There is currently no cure for MND.
Events like this stop you in your tracks. They make you take a long hard look at what really matters. They make you realise what you have to give thanks for. MND robs people (both sufferers and families of sufferers) of so much.
For years I have taken my ability to move my body for granted. Most of us do. As adults we forget the sheer joy of movement so beautifully expressed by young children. We sometimes look at their boundless exuberance and need for movement as them being ‘fidgety’ at best, or having some form of attention deficit disorder at worse. “Why can’t you just sit still for a while?”
As babies we constantly move. We twist, we turn, we rock. We reach out to touch this new strange world around us. This is how we learn.
Then comes propulsion. We lift ourselves up and we crawl. This very act is the foundation of our movement for the rest of our lives. It builds our muscles, focuses our nervous systems, it trains our bodies for what is to come.

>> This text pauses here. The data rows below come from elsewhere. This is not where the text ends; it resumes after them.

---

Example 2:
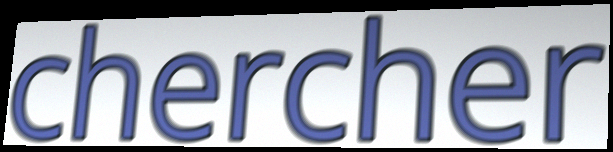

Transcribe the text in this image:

chercher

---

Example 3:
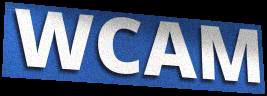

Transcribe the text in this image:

WCAM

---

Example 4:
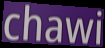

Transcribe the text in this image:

chawi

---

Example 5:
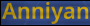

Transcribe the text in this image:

Anniyan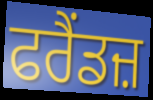
ਫਰੈਂਡਜ਼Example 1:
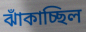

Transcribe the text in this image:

ঝাঁকাচ্ছিল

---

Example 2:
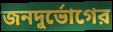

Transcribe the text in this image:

জনদুর্ভোগের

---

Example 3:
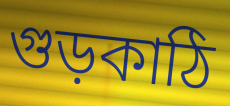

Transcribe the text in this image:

গুড়কাঠি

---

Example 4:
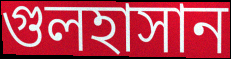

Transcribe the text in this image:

গুলহাসান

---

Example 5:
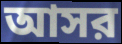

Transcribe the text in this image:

আসর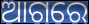
ଆଗରେ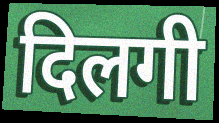
दिलगी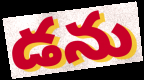
డను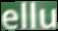
ellu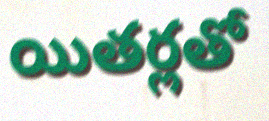
యితర్లతో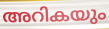
അറികയും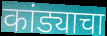
कांड्याचाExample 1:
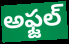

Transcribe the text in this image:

అఫ్జల్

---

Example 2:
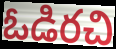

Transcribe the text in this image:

ఓడిరచి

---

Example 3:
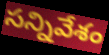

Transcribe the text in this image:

సన్నివేశం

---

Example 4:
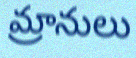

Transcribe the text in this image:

మ్రానులు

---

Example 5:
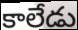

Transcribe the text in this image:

కాలేడుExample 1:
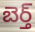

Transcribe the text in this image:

బెర్త్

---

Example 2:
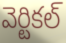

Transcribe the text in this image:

వెర్టికల్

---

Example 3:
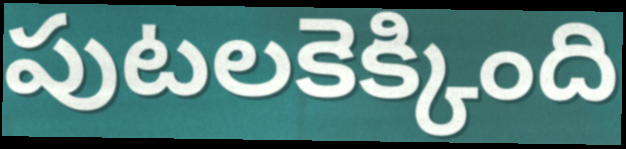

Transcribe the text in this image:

పుటలకెక్కింది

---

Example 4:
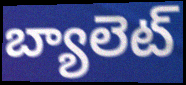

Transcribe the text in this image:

బ్యాలెట్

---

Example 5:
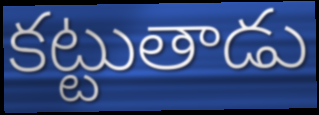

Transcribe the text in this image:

కట్టుతాడు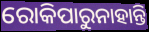
ରୋକିପାରୁନାହାନ୍ତି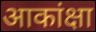
आकांक्षा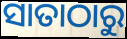
ସାତାଠାରୁ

We crawl, we climb, we walk, we run, we climb higher stuff, we run some more. Kids seem unable to not run.
Then we go to school and are sat down and punished for moving. We are told to ‘stop running in the corridors’. We are told to ‘Get down from there!’ and ‘Sit still!’
Whilst I understand the need for education and safety, I dislike the way movement becomes demonised.

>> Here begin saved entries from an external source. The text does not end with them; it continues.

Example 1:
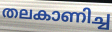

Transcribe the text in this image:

തലകാണിച്ച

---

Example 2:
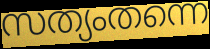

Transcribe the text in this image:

സത്യംതന്നെ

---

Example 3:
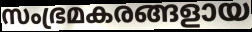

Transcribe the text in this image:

സംഭ്രമകരങ്ങളായ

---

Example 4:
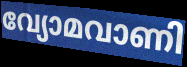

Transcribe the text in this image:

വ്യോമവാണി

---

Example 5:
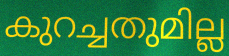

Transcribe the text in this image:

കുറച്ചതുമില്ല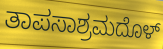
ತಾಪಸಾಶ್ರಮದೊಳ್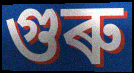
গুৰু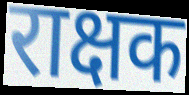
राक्षकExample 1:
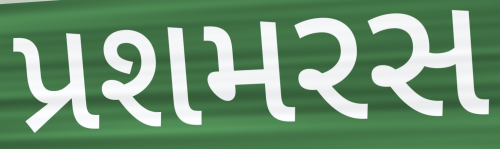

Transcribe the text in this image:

પ્રશમરસ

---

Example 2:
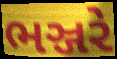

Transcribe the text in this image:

ભઞ્જરે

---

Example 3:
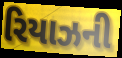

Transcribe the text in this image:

રિયાઝની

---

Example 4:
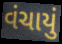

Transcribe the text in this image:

વંચાયું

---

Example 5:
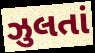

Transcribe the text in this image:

ઝુલતાં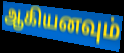
ஆகியனவும்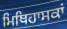
ਮਿਥਿਹਾਸਕਾਂ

This stays with us through out most of lives. Movement is a luxury, frivolous, something to feel guilty about trying to fit into our busy schedule.
When we do move our bodies it is often to play a sport. Our focus becomes the outcome of the activity not on the movements themselves. The element of ‘play’ has often disappeared.
If ever there was a time to reclaim our sense of wonder at the miracle that is our own movement it is now.
In a survey looking at activity in office environments, it was shown that ‘[a]lmost half of women (45%) and almost two fifths of men (37%) working in UK offices spend less than 30 minutes a day walking around at work’
Add into this the fact that many people commute by car or public transport, which usually involves more sitting.
When we finally haul ourselves home we are tired and for many of us we just want to eat and drop to the sofa to relax. For many this means a total of 10 hours or more of inactivity in our waking day.
This inactivity is literally killing us.
In a recent study it was shown ‘that twice as many deaths may be attributable to lack of physical activity compared with the number of deaths attributable to obesity’.
One of the largest studies to date on the effects of sitting found that compared with those who sat the least, people who sat the longest had a:
- 112% increase in risk of diabetes
- 147% increase in cardiovascular events
- 90% increase in death caused by cardiovascular events
- 49% increase in death from any cause
Finding a solution to this will be different for every individual. Whether it is using a ‘stand-up’ workstation, taking regular movement breaks, walking to work, or ditching the lift for the stairs, what is evident is that we need to move more.
Movement is medicine.
Whatever your ability, whatever your range of motion, use it. Make time for that hand in hand walk with a loved one. Dance like there’s no one watching. Run for the sheer joy of knowing you can. Climb that hill to get into perspective what is really important.